Every signal from Washington indicates that the US is not prepared to create diplomatic tensions with Turkey by backing Kurdish demands for a referendum in June. The Bush administration pointedly distanced itself on Saturday from military commanders who implied last week that the US was prepared to enter into negotiations with the PKK. A White House spokeswoman stated: “We have not and will not negotiate or hold talks with the PKK, nor do we expect Turkey to do so... The PKK is a common enemy.”
Talabani’s conduct in Turkey indicates that the Iraqi Kurdish elite—or at least a significant faction—are also prepared to relinquish their aspirations to control. His first act after disembarking was to pay homage at the mausoleum of Kemal Atatürk, the first president of the modern Turkish republic.
Iraqi Oil Minister Hussain al-Shahristani held talks with senior Turkish ministers over closer economic ties, including a free trade agreement and major investments in Iraqi oil and gas. Turkish deputy minister for foreign trade Kursda Tuzmen told journalists: “Turkey’s priority is to invest in the development of Iraqi gas fields, for import and transit to Europe.” Further discussion took place on constructing a gas pipeline parallel to the oil pipeline that ships Iraqi oil from Kirkuk to Ceyhan—something that would not take place if the KRG were to control Kirkuk.

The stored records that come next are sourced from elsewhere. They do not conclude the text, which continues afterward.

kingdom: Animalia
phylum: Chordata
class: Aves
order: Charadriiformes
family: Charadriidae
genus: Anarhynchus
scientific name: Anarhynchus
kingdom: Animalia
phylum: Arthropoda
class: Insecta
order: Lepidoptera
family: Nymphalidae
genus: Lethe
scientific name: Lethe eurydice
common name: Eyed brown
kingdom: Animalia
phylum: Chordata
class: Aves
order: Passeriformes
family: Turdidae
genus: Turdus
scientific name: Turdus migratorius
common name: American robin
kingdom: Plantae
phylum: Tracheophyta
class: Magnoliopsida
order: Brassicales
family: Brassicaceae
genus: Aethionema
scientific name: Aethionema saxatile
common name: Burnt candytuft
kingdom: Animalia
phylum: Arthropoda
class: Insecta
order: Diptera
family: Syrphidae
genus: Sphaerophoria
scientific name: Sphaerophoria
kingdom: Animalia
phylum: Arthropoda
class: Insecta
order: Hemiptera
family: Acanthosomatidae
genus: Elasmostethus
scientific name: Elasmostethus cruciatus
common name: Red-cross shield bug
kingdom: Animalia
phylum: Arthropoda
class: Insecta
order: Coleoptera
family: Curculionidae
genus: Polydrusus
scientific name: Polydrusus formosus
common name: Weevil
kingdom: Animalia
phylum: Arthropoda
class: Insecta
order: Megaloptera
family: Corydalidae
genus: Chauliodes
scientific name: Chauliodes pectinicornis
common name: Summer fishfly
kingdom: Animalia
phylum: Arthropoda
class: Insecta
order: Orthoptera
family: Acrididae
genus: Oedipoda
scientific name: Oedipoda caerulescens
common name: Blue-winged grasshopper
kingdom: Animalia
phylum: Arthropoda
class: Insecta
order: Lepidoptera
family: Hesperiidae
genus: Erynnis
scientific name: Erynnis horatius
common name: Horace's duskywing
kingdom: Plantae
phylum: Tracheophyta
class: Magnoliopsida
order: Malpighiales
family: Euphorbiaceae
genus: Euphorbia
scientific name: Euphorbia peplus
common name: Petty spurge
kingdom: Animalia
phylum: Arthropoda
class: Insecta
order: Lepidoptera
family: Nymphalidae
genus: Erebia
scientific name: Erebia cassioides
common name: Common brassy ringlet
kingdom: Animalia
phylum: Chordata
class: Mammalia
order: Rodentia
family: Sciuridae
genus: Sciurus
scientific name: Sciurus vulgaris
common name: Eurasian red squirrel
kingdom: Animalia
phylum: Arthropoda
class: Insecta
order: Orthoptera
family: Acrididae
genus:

Within two years, Tuzmen declared, the objective was to boost bilateral Iraqi-Turkish trade from $US3.5 billion in 2007 to $20 billion. Turkey is intending to open a consulate in the Iraqi city of Basra to facilitate greater Turkish investment into the oil and gas sector in southern Iraq as well. Shahristani declared that Turkey could construct oil refineries “wherever it liked” in Iraq. The Iraqi oil minister again denounced the KRG’s various contracts for oil projects with transnational energy companies as illegal, declaring that the Kurdish region had no authority over oil and gas resources.
Talabani concluded his visit by addressing an audience of Turkish business leaders on Saturday. He declared that Iraq wanted “strategic relations in all fields, including oil, the economy, trade, culture and politics, with Turkey”. The Bush administration issued a statement noting it was pleased with the outcome of the Iraq-Turkish meetings.
US ambassador to Turkey Ross Wilson announced on March 7 that Vice President Dick Cheney will visit Ankara en route to the NATO summit in Bucharest from April 2 to 4. The last time Cheney travelled to Turkey was in 2002, in an attempt to secure Turkish backing for the invasion of Iraq.
Iran will undoubtedly be a major issue in the discussions between Cheney and President Gül, Prime Minister Recep Tayyip Erdogan and the head of the Turkish military, General Yasar Büyükanit. Despite US overtures over recent months, Turkey has not made any definite moves toward lessening its political and economic engagement with the Iranian regime.
A major meeting of the Turkish-Iranian Business Council is currently underway in Tehran, at which Iran is expected to seek greater Turkish investment and involvement in the development of its energy sector, in defiance of UN economic sanctions pushed through by the US and its allies.
While the Bush administration was no doubt hoping that Talibani’s trip would help woo Ankara away from Tehran, sections of the Iraqi elite, including the president, are responding to uncertainty about the outcome of US-Iranian tensions by maintaining their own relations with Iran. Iranian President Ahmadinejad was welcomed to Baghdad on March 2-3 with full honours.